* **Parts of the exercise**
a) Answer these questions about the forum thread on MIUI message pop-ups:
(i) Which app does ERIFNOMI recommend?
(ii) Which ROM does TheSwaggeR say they would go back to if it added features from MIUI?
(iii) From which device was TheSwaggeR's reply sent?
b) In the entries, rename "knee" to "knee joint" in the lines starting with the line that contains "right shoulder: (655, 176, -14)" and going on through the end of the entries. Write out only those lines, with nothing else changed.

* **Page text**
• • •
# MIUI Style Message Pop-Up?



## UnfedBear67 (Jul 31, 2011)

Does anyone know of a MIUI type text message pop-up app? I really like the message pop-up from MIUI didn't know if there was one like it any were else.


----------



## ERIFNOMI (Jun 30, 2011)

Never used MIUI but you should take a look at Handcent SMS. It has a pop-ups for when you get a text so you can reply right there. I don't like it so I turn it off but I think that's what you're looking for.


----------



## TheSwaggeR (Jun 24, 2011)

ERIFNOMI said:


> Never used MIUI but you should take a look at Handcent SMS. It has a pop-ups for when you get a text so you can reply right there. I don't like it so I turn it off but I think that's what you're looking for.


MIUI's text message, which is all stock, is surprisngly better than Handcent for the most part. Its not really a pop-up but rather a nice touch to how it drops down from the status bar and doesn't really block the view on what you were doing prior to receiving the message. So you can go on doing what you were and still reply to the text without any sort of interruption.

I'm not 100% sure if its tied into the status bar or if it was positioned nicely to make it look like it is dropping down from the status bar. This would definitely be a super nice touch to add into a ROM like CM7 or whatever. I'm on MIUI and if CM7 would add some features from MIUI I would be back on it in a heartbeat.

Sent from my DROID2 using Tapatalk


----------



## ERIFNOMI (Jun 30, 2011)
• • •
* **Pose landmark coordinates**

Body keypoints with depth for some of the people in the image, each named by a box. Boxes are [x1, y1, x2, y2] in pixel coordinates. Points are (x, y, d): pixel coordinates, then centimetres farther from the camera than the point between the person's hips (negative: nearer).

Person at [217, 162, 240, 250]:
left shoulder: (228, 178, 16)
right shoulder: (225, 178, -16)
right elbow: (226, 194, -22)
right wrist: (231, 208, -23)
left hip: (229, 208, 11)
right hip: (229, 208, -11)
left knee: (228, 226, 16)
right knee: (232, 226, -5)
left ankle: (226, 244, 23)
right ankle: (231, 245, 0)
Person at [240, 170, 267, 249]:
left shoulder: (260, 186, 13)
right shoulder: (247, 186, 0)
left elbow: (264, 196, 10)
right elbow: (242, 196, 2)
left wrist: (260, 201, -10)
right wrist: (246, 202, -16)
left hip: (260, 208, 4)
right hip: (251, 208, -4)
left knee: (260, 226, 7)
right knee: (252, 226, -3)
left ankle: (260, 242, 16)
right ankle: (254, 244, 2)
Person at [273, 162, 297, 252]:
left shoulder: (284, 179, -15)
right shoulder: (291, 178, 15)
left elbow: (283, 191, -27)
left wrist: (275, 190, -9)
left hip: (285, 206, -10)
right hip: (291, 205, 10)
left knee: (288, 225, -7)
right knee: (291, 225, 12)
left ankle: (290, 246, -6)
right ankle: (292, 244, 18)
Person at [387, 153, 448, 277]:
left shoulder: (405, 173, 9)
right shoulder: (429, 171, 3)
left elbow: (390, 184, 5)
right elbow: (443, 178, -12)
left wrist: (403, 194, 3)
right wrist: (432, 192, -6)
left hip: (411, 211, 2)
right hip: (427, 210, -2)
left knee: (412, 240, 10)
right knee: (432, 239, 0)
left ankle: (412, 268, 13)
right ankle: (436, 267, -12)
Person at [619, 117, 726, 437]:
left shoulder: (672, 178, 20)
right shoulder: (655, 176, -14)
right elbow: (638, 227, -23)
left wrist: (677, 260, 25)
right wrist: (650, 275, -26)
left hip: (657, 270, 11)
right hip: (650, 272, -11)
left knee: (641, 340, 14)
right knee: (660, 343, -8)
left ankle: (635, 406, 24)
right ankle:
• • •
* **Answer set**
a)
(i) Handcent SMS
(ii) CM7
(iii) A DROID2

b)
right shoulder: (655, 176, -14)
right elbow: (638, 227, -23)
left wrist: (677, 260, 25)
right wrist: (650, 275, -26)
left hip: (657, 270, 11)
right hip: (650, 272, -11)
left knee joint: (641, 340, 14)
right knee joint: (660, 343, -8)
left ankle: (635, 406, 24)
right ankle:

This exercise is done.